Ну вот и все… теперь моя тревога выражена твердо и ясно, и никакие уловки больше не помогут… Неожиданно мне сразу полегчало. Я умылся холодной водой, открыл новую пачку сигарет и, стараясь сохранять полное спокойствие, начал заново обдумывать случившееся. До сих пор все указывало на связь Хуана и Марии с Лажолетом через Перселей. Да, но чего ради Хуан, зная, что на нем висит обвинение в убийстве, с таким отчаянным риском пришел повидаться со мной? Можно ли допустить, что Лажолет попытался бы заманить меня в ловушку послав именно того, кто автоматически должен был сразу внушить мне подозрения? По мере того как я перебирал в голове все эти соображения, во мне росла твердая уверенность, что я с самого начала ошибся, заподозрив Альгинов. Теперь в ушах у меня снова звучал встревоженный голос Хуана… И как я не почувствовал, не пожелал почувствовать, что парень говорил совершенно искренне? И где он сейчас? Какую еще глупость собирается выкинуть? Случись с ним беда, никогда себе этого не прощу! Я с трудом сдерживал бешеное желание немедленно мчаться в Ла Пальма. Но сначала следовало бы подумать, хорошенько подумать. Зачем похитили Марию? Несомненно, для того чтобы таким образом отделаться от меня. Очевидно, скоро раздастся звонок и мне предложат жизнь девушки в обмен на мой немедленный отъезд. Значит, надо опередить врага. Ну-ка, ну-ка… Кто мог подсказать такой план? Только те, кто не сомневался, что я по-прежнему безумно влюблен в Марию, то есть Персели, перед которыми я только сегодня разыгрывал комедию! И я тут же явственно вспомнил, как поспешно выскочили из дому донья Хосефа и дон Альфонсо, когда к дверям подходила процессия братства «Хесус де лас Пенас». Теперь я понимал, куда они так спешили. Но что наболтали Персели Марии и как уговорили ее пойти с ними? Правда у девушки не было ни малейших оснований не доверять хозяевам… Когда я выходил со склада, Персели уже вернулись. Возможно, тогда Мария находилась вместе с ними? Право же, я мог гордиться собой… Несмотря на бессонную ночь, я чувствовал себя в отличной форме — уж очень не терпелось наконец начать сражение.

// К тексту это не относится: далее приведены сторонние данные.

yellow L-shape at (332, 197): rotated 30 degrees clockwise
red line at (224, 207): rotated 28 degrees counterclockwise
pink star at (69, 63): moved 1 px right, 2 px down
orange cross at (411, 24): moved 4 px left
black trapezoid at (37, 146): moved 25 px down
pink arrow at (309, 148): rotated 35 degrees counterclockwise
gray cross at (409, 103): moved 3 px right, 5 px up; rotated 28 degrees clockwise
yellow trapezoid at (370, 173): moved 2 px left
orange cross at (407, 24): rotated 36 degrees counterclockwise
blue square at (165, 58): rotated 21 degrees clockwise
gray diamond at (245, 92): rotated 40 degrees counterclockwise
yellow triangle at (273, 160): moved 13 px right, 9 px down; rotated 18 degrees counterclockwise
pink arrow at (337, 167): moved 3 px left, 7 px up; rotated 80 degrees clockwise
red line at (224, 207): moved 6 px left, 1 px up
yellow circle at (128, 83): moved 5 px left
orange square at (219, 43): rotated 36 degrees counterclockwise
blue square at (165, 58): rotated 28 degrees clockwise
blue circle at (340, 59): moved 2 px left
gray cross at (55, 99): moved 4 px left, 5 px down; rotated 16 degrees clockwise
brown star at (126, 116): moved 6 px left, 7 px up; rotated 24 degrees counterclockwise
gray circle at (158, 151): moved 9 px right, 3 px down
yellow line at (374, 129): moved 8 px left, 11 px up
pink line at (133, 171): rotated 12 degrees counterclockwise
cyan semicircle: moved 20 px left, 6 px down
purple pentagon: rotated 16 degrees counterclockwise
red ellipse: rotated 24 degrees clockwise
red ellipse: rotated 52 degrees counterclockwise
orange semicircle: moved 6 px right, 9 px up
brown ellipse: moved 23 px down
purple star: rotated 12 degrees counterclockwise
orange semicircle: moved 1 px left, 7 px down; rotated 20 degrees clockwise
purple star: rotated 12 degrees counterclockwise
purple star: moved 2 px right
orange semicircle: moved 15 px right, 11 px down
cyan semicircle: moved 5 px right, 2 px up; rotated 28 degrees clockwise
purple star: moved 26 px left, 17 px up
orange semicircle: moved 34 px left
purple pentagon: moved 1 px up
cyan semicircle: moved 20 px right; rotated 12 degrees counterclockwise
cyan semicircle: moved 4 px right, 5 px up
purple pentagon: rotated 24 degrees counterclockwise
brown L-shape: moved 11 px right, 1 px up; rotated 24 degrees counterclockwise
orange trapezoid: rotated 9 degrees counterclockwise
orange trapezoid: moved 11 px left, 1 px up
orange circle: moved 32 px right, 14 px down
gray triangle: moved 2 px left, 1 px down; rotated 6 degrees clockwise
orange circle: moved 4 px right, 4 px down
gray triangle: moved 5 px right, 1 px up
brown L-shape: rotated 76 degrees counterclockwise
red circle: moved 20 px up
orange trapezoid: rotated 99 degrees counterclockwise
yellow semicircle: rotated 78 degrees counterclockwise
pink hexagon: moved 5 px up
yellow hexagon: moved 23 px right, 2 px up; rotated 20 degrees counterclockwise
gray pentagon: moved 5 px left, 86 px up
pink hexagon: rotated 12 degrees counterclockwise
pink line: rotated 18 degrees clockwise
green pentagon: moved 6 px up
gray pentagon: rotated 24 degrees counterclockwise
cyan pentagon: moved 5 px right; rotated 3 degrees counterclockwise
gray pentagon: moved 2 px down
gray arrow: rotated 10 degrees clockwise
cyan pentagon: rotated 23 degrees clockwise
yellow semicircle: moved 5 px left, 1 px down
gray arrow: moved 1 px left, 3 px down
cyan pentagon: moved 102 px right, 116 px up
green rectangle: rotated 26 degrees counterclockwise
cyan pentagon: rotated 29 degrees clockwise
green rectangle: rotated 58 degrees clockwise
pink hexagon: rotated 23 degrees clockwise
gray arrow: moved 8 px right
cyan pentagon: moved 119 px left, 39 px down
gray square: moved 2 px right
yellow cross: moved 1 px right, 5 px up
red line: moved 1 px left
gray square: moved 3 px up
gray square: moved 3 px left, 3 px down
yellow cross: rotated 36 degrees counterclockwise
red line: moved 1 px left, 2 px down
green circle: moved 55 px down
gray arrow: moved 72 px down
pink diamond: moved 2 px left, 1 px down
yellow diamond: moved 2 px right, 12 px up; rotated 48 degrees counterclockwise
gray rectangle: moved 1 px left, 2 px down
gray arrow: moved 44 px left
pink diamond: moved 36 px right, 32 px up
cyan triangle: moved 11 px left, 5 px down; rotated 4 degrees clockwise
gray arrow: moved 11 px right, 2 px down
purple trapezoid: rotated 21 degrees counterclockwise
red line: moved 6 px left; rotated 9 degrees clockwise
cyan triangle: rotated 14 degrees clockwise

Прежде чем встретиться с Алонсо и Чарли в «Нуэва Антикера», я решил заглянуть в старый дом на Ла Пальма. Правда, я опоздал бы на свидание, но уж как-нибудь коллеги малость подождут. Я не мог покинуть Марию на произвол судьбы ради точности. Едва успев войти во дворик, я наткнулся на добродушную толстуху, встретившую меня в первый раз.
— Que tal, senor Morales?
— Disperense, dona Dolores, me falta tiempro para chalar.[80]
И, оставив возмущенную матрону негодовать в свое удовольствие, я побежал к лестнице. Вслед доносилось ворчание насчет молодых людей, совершенно отвыкших от хороших манер. И, словно в отместку, не успел я исчезнуть из виду, сеньора крикнула, что, если я направляюсь к Альгинам, торопиться нечего — там все равно никого нет. Но об этом я догадывался и без нее.
Хуан впал в такую панику, что, очевидно, забыл запереть дверь на ключ, и она распахнулась, как только я повернул ручку. В квартире я не заметил ни малейших следов борьбы. Значит, Мария и впрямь ушла из дому добровольно. Так почему Хуан решил, что его сестру похитили? И снова меня обуяли эти чертовы подозрения… Само собой, такие девушки, как Мария, не ночуют вне дома, и парень наверняка побежал на Куну спрашивать, не знают ли хозяева магазина, где его сестра. А раз Марии ночью не оказалось дома и на работу она не приходила, Хуан вполне мог почуять неладное. Ведь все это уж очень не походило на его сестру.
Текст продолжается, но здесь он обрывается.